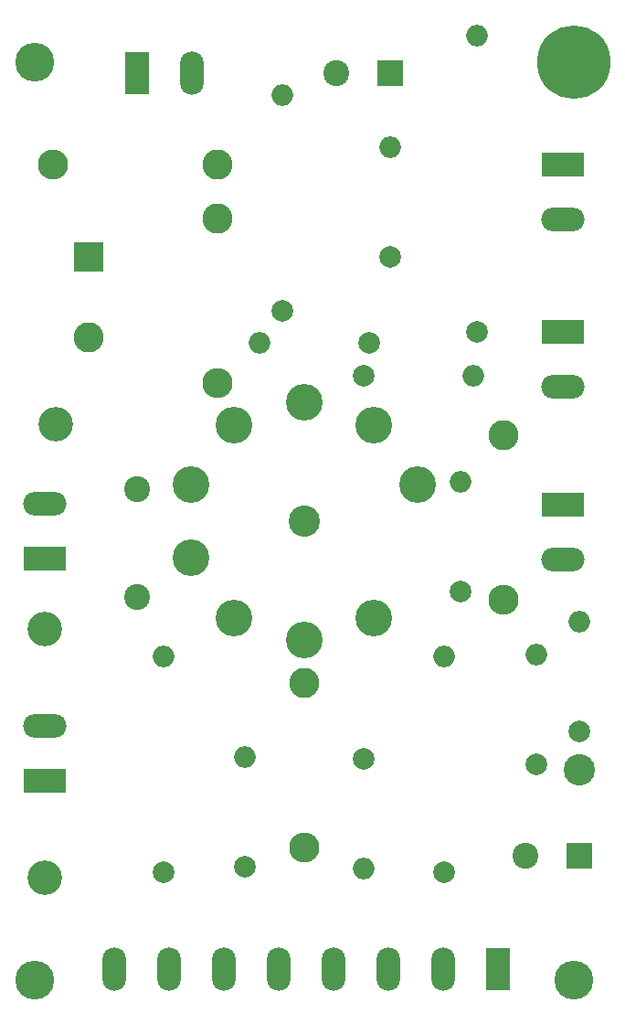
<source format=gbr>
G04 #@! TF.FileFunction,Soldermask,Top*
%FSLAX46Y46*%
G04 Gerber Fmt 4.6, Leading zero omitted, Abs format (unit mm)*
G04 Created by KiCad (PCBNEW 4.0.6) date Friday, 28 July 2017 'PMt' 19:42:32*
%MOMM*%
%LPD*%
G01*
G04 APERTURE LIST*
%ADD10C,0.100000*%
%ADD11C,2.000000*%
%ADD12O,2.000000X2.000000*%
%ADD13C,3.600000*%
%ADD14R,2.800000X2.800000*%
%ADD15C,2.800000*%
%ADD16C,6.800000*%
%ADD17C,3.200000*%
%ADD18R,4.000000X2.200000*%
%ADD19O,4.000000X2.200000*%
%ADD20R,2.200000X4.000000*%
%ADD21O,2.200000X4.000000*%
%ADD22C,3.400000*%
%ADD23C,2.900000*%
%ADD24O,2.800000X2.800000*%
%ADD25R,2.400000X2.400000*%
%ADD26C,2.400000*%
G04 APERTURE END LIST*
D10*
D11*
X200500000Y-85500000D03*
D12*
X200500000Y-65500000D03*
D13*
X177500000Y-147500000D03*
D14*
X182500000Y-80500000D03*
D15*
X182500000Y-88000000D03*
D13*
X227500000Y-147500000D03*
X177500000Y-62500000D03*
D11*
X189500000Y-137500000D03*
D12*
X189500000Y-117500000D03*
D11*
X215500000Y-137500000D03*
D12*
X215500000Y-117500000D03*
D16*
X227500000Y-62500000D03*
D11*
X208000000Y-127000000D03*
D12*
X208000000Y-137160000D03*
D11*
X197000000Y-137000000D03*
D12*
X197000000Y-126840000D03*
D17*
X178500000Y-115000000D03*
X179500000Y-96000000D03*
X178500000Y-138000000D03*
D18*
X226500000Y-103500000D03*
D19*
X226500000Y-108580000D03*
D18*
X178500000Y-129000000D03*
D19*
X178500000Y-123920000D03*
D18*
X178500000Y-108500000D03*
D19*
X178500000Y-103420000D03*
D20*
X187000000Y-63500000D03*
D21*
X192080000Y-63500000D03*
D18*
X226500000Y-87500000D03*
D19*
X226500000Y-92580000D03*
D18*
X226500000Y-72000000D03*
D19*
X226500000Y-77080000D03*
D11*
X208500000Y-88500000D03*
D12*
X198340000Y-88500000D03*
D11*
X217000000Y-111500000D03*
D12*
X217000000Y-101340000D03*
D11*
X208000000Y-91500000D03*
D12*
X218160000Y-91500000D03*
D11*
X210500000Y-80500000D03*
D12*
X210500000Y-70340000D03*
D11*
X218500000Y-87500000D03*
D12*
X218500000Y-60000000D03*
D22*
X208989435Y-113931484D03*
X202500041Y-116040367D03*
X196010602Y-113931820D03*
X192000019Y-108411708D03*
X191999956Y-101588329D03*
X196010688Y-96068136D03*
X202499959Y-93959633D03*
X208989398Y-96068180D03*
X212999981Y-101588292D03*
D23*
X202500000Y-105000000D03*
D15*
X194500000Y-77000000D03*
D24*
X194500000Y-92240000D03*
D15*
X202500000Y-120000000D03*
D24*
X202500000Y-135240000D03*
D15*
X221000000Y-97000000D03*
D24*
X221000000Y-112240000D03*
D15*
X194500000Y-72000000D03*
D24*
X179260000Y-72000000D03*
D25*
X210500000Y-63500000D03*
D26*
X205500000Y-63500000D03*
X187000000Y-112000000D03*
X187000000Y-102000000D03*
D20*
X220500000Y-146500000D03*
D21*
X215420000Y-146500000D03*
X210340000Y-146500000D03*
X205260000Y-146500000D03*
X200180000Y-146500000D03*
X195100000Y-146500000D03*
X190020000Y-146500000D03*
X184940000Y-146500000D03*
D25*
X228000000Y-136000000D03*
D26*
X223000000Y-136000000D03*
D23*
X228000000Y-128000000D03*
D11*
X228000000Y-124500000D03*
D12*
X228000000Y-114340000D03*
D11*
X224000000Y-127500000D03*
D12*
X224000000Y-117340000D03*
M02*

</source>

☆ ☆ ☆ ☆ ☆

◆ **Assignment**
Your answer must be the full listing, word for word, minus any images.

◆ **Finished exercise**
<source format=gbr>
G04 #@! TF.FileFunction,Soldermask,Top*
%FSLAX46Y46*%
G04 Gerber Fmt 4.6, Leading zero omitted, Abs format (unit mm)*
G04 Created by KiCad (PCBNEW 4.0.6) date Friday, 28 July 2017 'PMt' 19:42:32*
%MOMM*%
%LPD*%
G01*
G04 APERTURE LIST*
%ADD10C,0.100000*%
%ADD11C,2.000000*%
%ADD12O,2.000000X2.000000*%
%ADD13C,3.600000*%
%ADD14R,2.800000X2.800000*%
%ADD15C,2.800000*%
%ADD16C,6.800000*%
%ADD17C,3.200000*%
%ADD18R,4.000000X2.200000*%
%ADD19O,4.000000X2.200000*%
%ADD20R,2.200000X4.000000*%
%ADD21O,2.200000X4.000000*%
%ADD22C,3.400000*%
%ADD23C,2.900000*%
%ADD24O,2.800000X2.800000*%
%ADD25R,2.400000X2.400000*%
%ADD26C,2.400000*%
G04 APERTURE END LIST*
D10*
D11*
X200500000Y-85500000D03*
D12*
X200500000Y-65500000D03*
D13*
X177500000Y-147500000D03*
D14*
X182500000Y-80500000D03*
D15*
X182500000Y-88000000D03*
D13*
X227500000Y-147500000D03*
X177500000Y-62500000D03*
D11*
X189500000Y-137500000D03*
D12*
X189500000Y-117500000D03*
D11*
X215500000Y-137500000D03*
D12*
X215500000Y-117500000D03*
D16*
X227500000Y-62500000D03*
D11*
X208000000Y-127000000D03*
D12*
X208000000Y-137160000D03*
D11*
X197000000Y-137000000D03*
D12*
X197000000Y-126840000D03*
D17*
X178500000Y-115000000D03*
X179500000Y-96000000D03*
X178500000Y-138000000D03*
D18*
X226500000Y-103500000D03*
D19*
X226500000Y-108580000D03*
D18*
X178500000Y-129000000D03*
D19*
X178500000Y-123920000D03*
D18*
X178500000Y-108500000D03*
D19*
X178500000Y-103420000D03*
D20*
X187000000Y-63500000D03*
D21*
X192080000Y-63500000D03*
D18*
X226500000Y-87500000D03*
D19*
X226500000Y-92580000D03*
D18*
X226500000Y-72000000D03*
D19*
X226500000Y-77080000D03*
D11*
X208500000Y-88500000D03*
D12*
X198340000Y-88500000D03*
D11*
X217000000Y-111500000D03*
D12*
X217000000Y-101340000D03*
D11*
X208000000Y-91500000D03*
D12*
X218160000Y-91500000D03*
D11*
X210500000Y-80500000D03*
D12*
X210500000Y-70340000D03*
D11*
X218500000Y-87500000D03*
D12*
X218500000Y-60000000D03*
D22*
X208989435Y-113931484D03*
X202500041Y-116040367D03*
X196010602Y-113931820D03*
X192000019Y-108411708D03*
X191999956Y-101588329D03*
X196010688Y-96068136D03*
X202499959Y-93959633D03*
X208989398Y-96068180D03*
X212999981Y-101588292D03*
D23*
X202500000Y-105000000D03*
D15*
X194500000Y-77000000D03*
D24*
X194500000Y-92240000D03*
D15*
X202500000Y-120000000D03*
D24*
X202500000Y-135240000D03*
D15*
X221000000Y-97000000D03*
D24*
X221000000Y-112240000D03*
D15*
X194500000Y-72000000D03*
D24*
X179260000Y-72000000D03*
D25*
X210500000Y-63500000D03*
D26*
X205500000Y-63500000D03*
X187000000Y-112000000D03*
X187000000Y-102000000D03*
D20*
X220500000Y-146500000D03*
D21*
X215420000Y-146500000D03*
X210340000Y-146500000D03*
X205260000Y-146500000D03*
X200180000Y-146500000D03*
X195100000Y-146500000D03*
X190020000Y-146500000D03*
X184940000Y-146500000D03*
D25*
X228000000Y-136000000D03*
D26*
X223000000Y-136000000D03*
D23*
X228000000Y-128000000D03*
D11*
X228000000Y-124500000D03*
D12*
X228000000Y-114340000D03*
D11*
X224000000Y-127500000D03*
D12*
X224000000Y-117340000D03*
M02*

</source>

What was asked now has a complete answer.